I want to take this situation and turn it into something beautiful. Granted, it's not ideal but it's reality...I can take it and show my girls how to be strong, how to handle difficulty with grace and composure. We can't always choose what happens in our lives but we can choose how we react.


"You gain strength, courage and confidence by every experience in which you really stop to look fear in the face. You are able to say to yourself, "I lived through this horror. I can take the next thing that comes along." . . . You must do the thing you think you cannot do." Eleanor Roosevelt

Tuesday, March 13, 2012

Simple Things


Oh my gosh, it's the simple things that get us through this roller coaster called life. My 7 month old sitting on a blanket in the grass and being completely amazed with nature. My four year old dancing like a mad woman, singing her little made up songs. A starbucks caramel frappucino on those insanely stressful days.
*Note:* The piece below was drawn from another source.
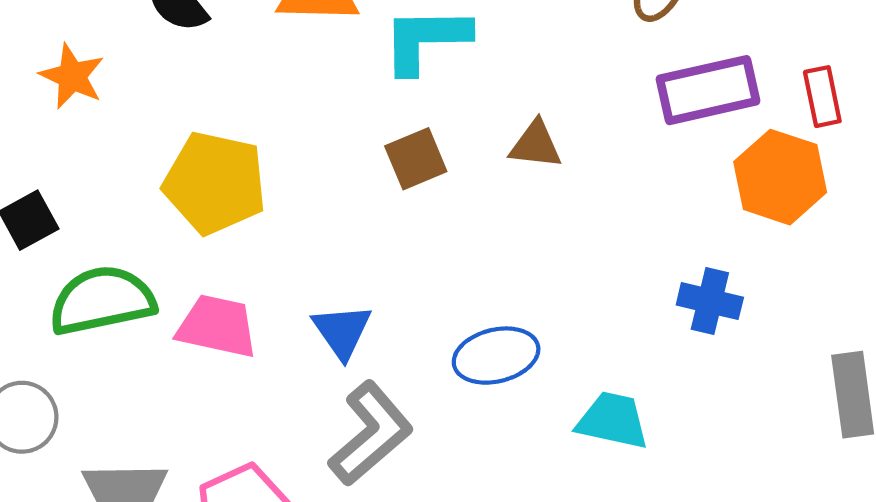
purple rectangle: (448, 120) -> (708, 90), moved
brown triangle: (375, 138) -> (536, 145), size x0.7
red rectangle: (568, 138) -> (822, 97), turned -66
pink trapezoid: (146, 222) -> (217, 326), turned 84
A full moon and cool breeze on a gorgeous night. A good run on a back trail through the woods. Wild Horses by The Rolling Stones (and a smart friend who catches things I miss ;)). Watching my girls hug and love on each other. Lily's laughter. Camille's kisses and words of encouragement...it may seem small but "I love you Momma" can carry you through the hardest of times. A stranger telling me how beautiful my little family is. A meaningful message from Pastor Fred that touches a place you didn't even realize needed touching. It's amazing how these seemingly insignificant things are what drive us. I'm just so thankful each and every day for having so many blessings, so many "little" things. Life is such an amazing gift...and I feel so incredibly fortunate to be able to say, in the middle of the biggest trial of my life, how grateful I am for every minute of every day. LIFE IS GOOD. So, so good.

Monday, March 5, 2012


My first born is FOUR. It's so surreal to say that. Since the day she was born life has seemingly flown by, and now here we are, celebrating her fourth birthday and she'll be starting kindergarten next year.
To say i'm proud of my little Camille would be an understatement. She is caring, funny, witty, generous, outgoing, considerate, thoughtful, sassy, strong, smart and so so incredibly beautiful. She's the most wonderful big "sissy" to Lily, always taking care of her and loving on her. She has a huge heart and I am certain she is going to do amazing things in her life. I saw a friend from high school out the other night and was bragging on my kids and when I was talking about Camille she just smiled and said, "I know, she saved your life didn't she?" And while yes, God is really the one responsible for saving me, He definitely used that little girl as the vessel to do so. From the second I saw her, everything changed. My life was no longer about me, it was all about that little life that depended on me. The carefree (careless is probably more accurate) life I had been living was no longer an option. So yes, Kaley, what you said about her saving my life is more accurate than you know. Who knows where I be if that little girl hadn't come into my life and shaken it up the way kids tend to do. I know I didn't deserve such a divine intervention but grace is an amazing thing... and it was nothing short of grace that brought me my Camille. It was God reaching out and saying "You need a reason to change? You want Me to reveal Myself to you? Here." I am so blessed. And i'm reminded of just how blessed I am every time I look at my little girls.